■ Task input ■
== == ==
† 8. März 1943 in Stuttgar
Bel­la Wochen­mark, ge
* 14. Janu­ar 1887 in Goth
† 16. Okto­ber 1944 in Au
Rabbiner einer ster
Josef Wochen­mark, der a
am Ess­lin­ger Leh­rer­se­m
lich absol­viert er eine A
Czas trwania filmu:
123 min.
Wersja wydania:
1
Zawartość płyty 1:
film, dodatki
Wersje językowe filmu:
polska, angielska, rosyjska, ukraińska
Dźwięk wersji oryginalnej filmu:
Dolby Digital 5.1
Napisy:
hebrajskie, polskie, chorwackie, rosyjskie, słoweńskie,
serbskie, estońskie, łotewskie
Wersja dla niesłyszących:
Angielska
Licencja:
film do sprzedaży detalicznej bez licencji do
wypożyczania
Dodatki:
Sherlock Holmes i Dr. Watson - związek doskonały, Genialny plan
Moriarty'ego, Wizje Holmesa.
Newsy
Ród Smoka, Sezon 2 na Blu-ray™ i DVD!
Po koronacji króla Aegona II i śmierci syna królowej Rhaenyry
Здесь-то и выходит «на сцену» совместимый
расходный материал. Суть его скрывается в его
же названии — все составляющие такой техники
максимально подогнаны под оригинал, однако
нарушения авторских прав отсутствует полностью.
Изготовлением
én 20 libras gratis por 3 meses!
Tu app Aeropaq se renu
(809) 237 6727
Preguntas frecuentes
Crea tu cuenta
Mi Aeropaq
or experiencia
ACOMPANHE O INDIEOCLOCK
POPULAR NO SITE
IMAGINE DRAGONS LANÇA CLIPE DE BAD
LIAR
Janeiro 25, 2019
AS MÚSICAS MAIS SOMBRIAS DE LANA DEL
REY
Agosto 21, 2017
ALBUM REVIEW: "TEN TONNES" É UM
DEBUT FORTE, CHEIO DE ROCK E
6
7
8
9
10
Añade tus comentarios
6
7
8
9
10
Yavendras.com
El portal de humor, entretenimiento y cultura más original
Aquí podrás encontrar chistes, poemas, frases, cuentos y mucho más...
== == ==
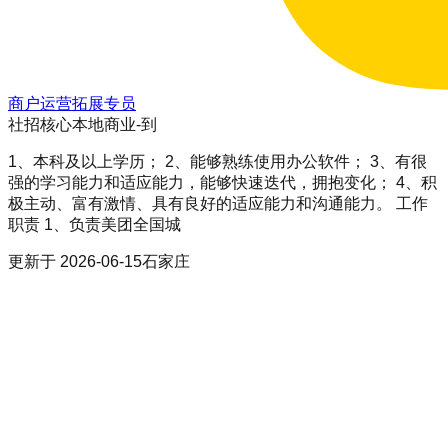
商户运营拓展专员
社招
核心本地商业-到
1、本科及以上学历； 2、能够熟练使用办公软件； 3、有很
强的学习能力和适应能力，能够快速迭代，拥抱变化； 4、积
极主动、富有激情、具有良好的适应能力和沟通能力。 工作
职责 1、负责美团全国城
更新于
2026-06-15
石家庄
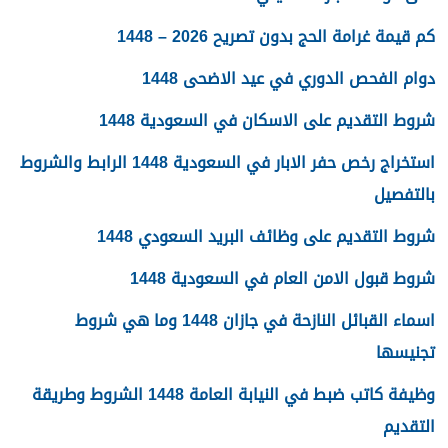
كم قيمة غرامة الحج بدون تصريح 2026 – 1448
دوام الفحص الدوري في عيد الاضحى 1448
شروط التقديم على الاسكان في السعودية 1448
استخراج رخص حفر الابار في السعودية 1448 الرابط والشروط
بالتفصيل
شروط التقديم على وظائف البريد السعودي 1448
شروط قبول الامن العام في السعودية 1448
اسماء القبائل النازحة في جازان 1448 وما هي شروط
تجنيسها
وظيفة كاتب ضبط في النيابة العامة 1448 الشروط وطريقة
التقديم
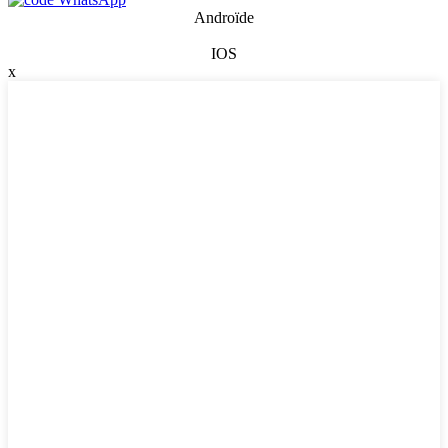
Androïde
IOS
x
== == ==
■ What you have to do ■
Wherever the word "Wersja" appears in the listing above, copy that line.

■ Task response ■
Wersja wydania:
Wersja dla niesłyszących:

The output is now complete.